*** ENTRIES SUPPLIED

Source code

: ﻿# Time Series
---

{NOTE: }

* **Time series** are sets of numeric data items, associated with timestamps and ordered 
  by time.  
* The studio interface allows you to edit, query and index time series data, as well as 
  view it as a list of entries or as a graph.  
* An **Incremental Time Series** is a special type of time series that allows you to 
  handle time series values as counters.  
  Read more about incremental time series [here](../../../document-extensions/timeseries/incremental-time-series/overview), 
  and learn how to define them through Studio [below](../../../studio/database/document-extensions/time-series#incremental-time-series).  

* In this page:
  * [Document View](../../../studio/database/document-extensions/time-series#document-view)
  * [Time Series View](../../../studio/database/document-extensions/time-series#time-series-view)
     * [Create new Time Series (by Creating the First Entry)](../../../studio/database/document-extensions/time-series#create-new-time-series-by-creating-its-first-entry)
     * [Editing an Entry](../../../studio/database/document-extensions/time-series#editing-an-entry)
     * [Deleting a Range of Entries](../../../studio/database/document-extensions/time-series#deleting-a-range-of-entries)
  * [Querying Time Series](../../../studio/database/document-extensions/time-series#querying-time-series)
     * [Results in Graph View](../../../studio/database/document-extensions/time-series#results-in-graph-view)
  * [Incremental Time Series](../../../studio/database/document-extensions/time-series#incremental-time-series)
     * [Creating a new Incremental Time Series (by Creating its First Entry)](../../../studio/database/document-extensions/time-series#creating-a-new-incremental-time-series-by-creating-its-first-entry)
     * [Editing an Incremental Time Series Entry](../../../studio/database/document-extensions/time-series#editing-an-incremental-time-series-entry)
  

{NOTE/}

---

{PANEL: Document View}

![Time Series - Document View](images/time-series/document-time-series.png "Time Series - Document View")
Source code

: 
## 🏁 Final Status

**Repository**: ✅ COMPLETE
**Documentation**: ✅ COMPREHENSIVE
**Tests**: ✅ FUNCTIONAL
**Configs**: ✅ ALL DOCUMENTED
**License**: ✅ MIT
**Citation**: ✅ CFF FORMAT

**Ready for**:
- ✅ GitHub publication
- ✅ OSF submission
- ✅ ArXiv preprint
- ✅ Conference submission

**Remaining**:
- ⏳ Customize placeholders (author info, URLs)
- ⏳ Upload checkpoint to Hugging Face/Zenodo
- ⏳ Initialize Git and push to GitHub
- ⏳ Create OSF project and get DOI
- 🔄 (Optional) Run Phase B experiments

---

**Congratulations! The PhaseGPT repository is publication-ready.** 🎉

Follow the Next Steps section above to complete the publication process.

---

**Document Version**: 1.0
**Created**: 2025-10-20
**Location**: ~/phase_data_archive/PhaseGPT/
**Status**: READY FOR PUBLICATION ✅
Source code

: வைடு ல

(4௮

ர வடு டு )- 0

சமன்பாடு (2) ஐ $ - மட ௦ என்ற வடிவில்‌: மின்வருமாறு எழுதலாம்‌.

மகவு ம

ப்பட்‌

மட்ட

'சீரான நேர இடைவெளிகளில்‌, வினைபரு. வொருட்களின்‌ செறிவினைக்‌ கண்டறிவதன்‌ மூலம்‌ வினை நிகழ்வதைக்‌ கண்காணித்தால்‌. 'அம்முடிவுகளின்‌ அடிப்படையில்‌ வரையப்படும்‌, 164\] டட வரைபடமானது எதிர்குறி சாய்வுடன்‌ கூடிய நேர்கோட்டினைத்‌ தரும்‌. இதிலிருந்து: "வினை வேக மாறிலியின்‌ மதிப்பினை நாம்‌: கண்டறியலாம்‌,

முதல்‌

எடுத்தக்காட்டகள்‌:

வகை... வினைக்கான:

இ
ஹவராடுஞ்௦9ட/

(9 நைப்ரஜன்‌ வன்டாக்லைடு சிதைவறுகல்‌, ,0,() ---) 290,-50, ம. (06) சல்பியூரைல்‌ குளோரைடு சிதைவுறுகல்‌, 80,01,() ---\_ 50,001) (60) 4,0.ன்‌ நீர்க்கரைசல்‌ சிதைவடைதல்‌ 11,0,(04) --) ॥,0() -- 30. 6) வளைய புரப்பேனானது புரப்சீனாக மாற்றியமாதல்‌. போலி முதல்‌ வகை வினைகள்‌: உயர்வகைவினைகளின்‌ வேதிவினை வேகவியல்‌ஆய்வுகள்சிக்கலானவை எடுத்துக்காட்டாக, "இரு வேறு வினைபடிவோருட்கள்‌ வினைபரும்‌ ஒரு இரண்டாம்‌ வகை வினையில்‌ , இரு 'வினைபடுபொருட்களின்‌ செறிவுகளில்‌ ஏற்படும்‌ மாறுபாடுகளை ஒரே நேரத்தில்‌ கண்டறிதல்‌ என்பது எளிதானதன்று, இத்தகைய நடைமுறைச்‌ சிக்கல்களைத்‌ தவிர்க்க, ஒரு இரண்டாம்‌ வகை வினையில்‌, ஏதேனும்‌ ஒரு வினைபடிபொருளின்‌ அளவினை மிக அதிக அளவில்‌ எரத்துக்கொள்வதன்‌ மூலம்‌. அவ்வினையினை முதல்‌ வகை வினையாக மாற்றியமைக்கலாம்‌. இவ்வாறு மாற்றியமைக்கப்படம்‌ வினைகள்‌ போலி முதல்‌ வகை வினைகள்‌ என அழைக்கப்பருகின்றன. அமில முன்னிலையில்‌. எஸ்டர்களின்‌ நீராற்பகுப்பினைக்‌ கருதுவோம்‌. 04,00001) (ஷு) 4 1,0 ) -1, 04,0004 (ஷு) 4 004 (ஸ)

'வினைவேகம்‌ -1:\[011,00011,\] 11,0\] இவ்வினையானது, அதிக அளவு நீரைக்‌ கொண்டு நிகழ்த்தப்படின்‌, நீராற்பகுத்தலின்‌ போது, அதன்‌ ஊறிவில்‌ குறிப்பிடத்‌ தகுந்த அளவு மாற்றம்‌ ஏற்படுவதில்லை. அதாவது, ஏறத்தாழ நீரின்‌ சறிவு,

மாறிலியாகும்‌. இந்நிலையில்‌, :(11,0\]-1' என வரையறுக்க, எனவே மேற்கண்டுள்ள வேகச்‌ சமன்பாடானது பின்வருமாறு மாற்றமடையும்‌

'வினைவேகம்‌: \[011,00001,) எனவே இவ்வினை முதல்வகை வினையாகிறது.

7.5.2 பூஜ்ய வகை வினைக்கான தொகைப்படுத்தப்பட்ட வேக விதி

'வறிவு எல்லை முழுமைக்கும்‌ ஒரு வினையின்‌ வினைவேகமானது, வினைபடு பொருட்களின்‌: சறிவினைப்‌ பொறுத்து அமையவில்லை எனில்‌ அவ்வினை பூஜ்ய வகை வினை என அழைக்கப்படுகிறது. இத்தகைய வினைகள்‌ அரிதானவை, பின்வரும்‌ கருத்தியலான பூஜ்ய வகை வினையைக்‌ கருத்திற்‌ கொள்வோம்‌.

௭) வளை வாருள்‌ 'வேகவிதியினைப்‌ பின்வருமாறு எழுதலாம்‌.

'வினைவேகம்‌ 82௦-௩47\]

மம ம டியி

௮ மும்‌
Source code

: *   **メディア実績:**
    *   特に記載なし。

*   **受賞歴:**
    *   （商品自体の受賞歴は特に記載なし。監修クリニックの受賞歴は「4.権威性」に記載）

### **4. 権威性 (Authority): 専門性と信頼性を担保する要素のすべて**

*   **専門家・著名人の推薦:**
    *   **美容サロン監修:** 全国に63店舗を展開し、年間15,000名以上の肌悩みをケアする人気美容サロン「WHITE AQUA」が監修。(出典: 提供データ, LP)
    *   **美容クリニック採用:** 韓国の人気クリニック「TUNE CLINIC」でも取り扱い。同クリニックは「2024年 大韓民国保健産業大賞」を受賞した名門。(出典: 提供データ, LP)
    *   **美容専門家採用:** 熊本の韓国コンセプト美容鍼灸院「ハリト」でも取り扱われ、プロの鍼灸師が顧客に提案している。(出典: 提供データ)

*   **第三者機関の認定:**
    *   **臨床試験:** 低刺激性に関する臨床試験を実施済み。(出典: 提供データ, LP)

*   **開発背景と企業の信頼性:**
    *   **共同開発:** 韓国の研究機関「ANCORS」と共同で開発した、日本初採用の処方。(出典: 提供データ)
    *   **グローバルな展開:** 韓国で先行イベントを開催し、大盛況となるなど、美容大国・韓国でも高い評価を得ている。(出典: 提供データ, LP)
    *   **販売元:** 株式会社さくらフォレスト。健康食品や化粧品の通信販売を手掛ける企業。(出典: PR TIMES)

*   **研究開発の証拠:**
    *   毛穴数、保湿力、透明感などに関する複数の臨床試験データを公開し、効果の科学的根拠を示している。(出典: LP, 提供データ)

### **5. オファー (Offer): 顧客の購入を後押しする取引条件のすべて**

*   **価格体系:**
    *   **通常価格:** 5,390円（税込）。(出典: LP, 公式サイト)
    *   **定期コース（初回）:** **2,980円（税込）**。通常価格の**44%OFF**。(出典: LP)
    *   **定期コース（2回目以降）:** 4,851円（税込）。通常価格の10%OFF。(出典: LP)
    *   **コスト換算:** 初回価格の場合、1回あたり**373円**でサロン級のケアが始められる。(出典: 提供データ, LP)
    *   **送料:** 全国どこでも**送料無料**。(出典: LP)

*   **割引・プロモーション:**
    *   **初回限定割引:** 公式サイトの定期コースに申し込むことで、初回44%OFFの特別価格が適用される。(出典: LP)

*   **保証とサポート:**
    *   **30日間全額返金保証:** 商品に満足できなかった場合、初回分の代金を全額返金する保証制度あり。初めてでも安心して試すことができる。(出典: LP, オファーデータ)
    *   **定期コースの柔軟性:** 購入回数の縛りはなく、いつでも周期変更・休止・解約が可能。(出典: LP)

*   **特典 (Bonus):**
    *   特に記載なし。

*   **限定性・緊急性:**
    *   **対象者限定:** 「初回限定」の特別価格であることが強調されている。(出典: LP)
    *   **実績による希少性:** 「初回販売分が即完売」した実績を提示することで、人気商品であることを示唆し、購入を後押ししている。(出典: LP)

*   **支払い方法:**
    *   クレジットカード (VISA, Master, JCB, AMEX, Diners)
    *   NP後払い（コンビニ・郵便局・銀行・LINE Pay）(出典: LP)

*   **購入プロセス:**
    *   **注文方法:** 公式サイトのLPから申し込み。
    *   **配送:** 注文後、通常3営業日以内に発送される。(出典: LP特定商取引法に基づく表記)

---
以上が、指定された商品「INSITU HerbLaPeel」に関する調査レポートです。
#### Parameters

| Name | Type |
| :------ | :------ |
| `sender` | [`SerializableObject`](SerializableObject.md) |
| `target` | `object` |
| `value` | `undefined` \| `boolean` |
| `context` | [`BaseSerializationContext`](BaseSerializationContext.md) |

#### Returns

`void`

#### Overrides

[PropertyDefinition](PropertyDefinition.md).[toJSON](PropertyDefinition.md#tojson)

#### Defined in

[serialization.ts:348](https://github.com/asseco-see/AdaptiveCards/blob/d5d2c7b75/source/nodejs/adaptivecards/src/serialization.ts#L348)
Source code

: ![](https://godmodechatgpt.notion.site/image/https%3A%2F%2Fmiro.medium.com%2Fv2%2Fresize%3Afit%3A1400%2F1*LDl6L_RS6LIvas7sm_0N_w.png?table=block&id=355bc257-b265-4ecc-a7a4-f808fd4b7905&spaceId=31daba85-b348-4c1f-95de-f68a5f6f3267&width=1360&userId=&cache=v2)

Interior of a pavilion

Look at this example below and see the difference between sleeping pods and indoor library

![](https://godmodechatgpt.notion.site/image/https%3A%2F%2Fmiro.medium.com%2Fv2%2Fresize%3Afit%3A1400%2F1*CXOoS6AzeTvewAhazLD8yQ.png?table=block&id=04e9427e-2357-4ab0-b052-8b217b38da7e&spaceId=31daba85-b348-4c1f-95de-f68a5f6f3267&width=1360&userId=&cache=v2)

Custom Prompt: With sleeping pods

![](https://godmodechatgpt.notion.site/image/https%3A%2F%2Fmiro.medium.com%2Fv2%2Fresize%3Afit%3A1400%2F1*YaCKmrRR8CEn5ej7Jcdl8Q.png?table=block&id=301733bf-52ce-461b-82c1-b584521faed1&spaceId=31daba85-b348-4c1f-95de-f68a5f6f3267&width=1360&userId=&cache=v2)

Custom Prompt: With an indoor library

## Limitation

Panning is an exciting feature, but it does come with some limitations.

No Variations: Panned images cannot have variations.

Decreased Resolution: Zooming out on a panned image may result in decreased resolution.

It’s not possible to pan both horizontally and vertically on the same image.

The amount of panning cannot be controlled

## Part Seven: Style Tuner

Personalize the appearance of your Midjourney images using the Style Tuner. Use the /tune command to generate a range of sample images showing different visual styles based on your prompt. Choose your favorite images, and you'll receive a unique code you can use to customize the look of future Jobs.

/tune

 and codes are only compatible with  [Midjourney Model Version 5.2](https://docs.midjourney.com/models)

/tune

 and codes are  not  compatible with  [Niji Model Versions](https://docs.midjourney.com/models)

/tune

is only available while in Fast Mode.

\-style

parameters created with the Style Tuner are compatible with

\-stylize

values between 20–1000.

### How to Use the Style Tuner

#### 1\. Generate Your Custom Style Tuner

******

# REQUEST:
Please write out everything from the line containing "மாறிலியாகும்‌. இந்நிலையில்‌, :(11,0\]-1'" down to the line containing "株式会社さくらフォレスト。健康食品や化粧品の通信販売を手掛ける企業。(出典: PR TIMES)", substituting "公式データ" for each "提供データ" and leaving all else unchanged.

# TASK OUTPUT:
மாறிலியாகும்‌. இந்நிலையில்‌, :(11,0\]-1' என வரையறுக்க, எனவே மேற்கண்டுள்ள வேகச்‌ சமன்பாடானது பின்வருமாறு மாற்றமடையும்‌

'வினைவேகம்‌: \[011,00001,) எனவே இவ்வினை முதல்வகை வினையாகிறது.

7.5.2 பூஜ்ய வகை வினைக்கான தொகைப்படுத்தப்பட்ட வேக விதி

'வறிவு எல்லை முழுமைக்கும்‌ ஒரு வினையின்‌ வினைவேகமானது, வினைபடு பொருட்களின்‌: சறிவினைப்‌ பொறுத்து அமையவில்லை எனில்‌ அவ்வினை பூஜ்ய வகை வினை என அழைக்கப்படுகிறது. இத்தகைய வினைகள்‌ அரிதானவை, பின்வரும்‌ கருத்தியலான பூஜ்ய வகை வினையைக்‌ கருத்திற்‌ கொள்வோம்‌.

௭) வளை வாருள்‌ 'வேகவிதியினைப்‌ பின்வருமாறு எழுதலாம்‌.

'வினைவேகம்‌ 82௦-௩47\]

மம ம டியி

௮ மும்‌
Source code

: *   **メディア実績:**
    *   特に記載なし。

*   **受賞歴:**
    *   （商品自体の受賞歴は特に記載なし。監修クリニックの受賞歴は「4.権威性」に記載）

### **4. 権威性 (Authority): 専門性と信頼性を担保する要素のすべて**

*   **専門家・著名人の推薦:**
    *   **美容サロン監修:** 全国に63店舗を展開し、年間15,000名以上の肌悩みをケアする人気美容サロン「WHITE AQUA」が監修。(出典: 公式データ, LP)
    *   **美容クリニック採用:** 韓国の人気クリニック「TUNE CLINIC」でも取り扱い。同クリニックは「2024年 大韓民国保健産業大賞」を受賞した名門。(出典: 公式データ, LP)
    *   **美容専門家採用:** 熊本の韓国コンセプト美容鍼灸院「ハリト」でも取り扱われ、プロの鍼灸師が顧客に提案している。(出典: 公式データ)

*   **第三者機関の認定:**
    *   **臨床試験:** 低刺激性に関する臨床試験を実施済み。(出典: 公式データ, LP)

*   **開発背景と企業の信頼性:**
    *   **共同開発:** 韓国の研究機関「ANCORS」と共同で開発した、日本初採用の処方。(出典: 公式データ)
    *   **グローバルな展開:** 韓国で先行イベントを開催し、大盛況となるなど、美容大国・韓国でも高い評価を得ている。(出典: 公式データ, LP)
    *   **販売元:** 株式会社さくらフォレスト。健康食品や化粧品の通信販売を手掛ける企業。(出典: PR TIMES)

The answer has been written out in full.